Кое–как, в неуместных здесь грубых своих сапожищах, Майбородов добрался до указанной Евдокией Васильевной двери в противоположной стене.
Во втором отделений птичника было несравнимо тише, если не совсем тихо. Десятка, полтора неуклюжих птенцов уныло толпились посреди пола. Их голые шеи и синие головы не оставляли сомнения, что это и есть те индюшата, которые — как ни бейся — всё падают.

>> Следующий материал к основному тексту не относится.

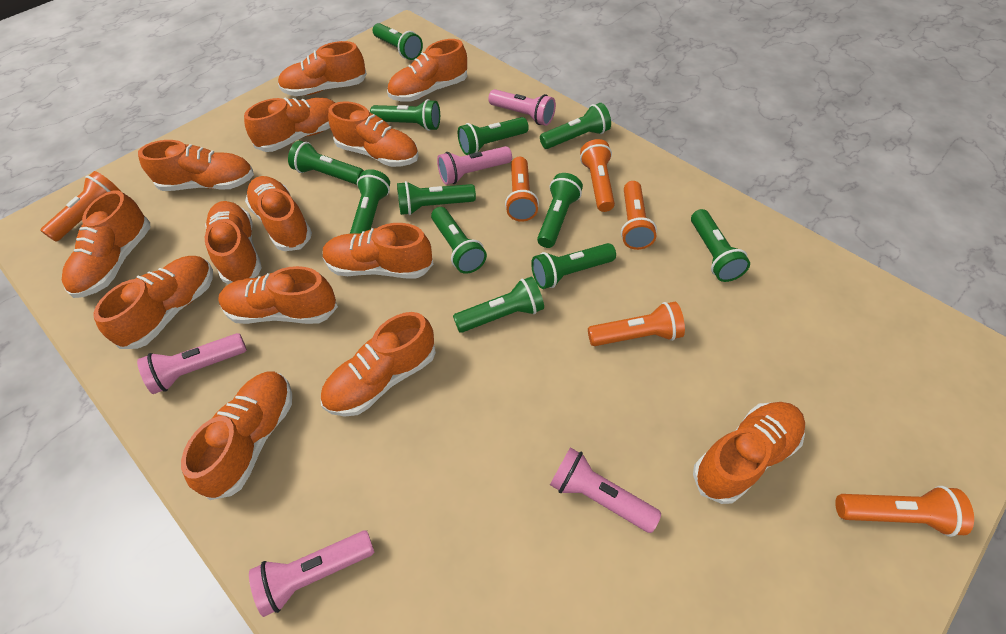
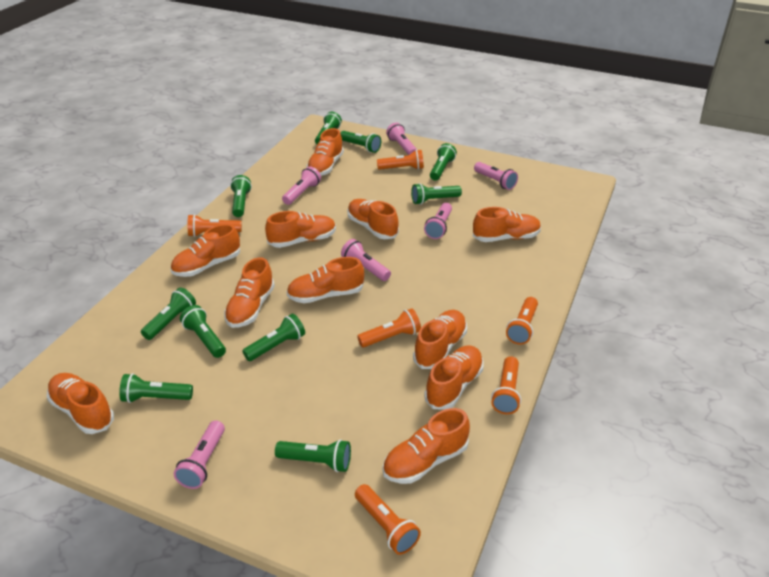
green flashlight: 12 -> 10
orange shoe: 14 -> 11
pink flashlight: 5 -> 6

Подтверждая слова Евдокии Васильевны, на подоконнике скорбным рядком лежали четыре бездыханных индюшонка.
— И вчера двух выкинуть пришлось. Поклюют крупки, поскучнеют, повянут, что былинки полевые, и падают. Мы уж с Феклой и крупку сыпать теперь боимся. Чем и кормить — не ведаем. Как эти околели, с того часа и живые у нас сегодня некормленые сидят.
С просительной надеждой смотрела Евдокия Васильевна на Майбородова. Не сводила с него своих старчески бесцветных, но не утративших живости глаз и бабка Фекла, молчаливо застывшая возле окна.
Стесненный этим настойчивым взглядом женщин, Майбородов пробурчал что–то малопонятное не только им, но даже самому себе. Он поднял с пола и подержал в ладонях индюшонка, задал несколько вопросов: как–де кормят, чем, проветривают ли помещение, где сейчас взрослые индюшки.
— Ах, на дворе, гуляют! Так, так…
— Первые выводки, — то указывая на мешок с пшеном, то передвигая на подоконнике дохлых птенцов, то просто разводя огорченно руками, говорила Евдокия Васильевна, — ну, шут уж с ними, коли не удались. Других бы вот удержать… Ведь птица–то какая! Фунтов на десять, на двадцать взрослая–то тянет. Одна надежда на вас, Иван Кузьмич. Своего опыта не имеем. Привез председатель зимой десяток индюшек да двух петухов ихних. Доходная, говорит, статья. Оправдай, мол, Васильевна. Выходит, не оправдываю.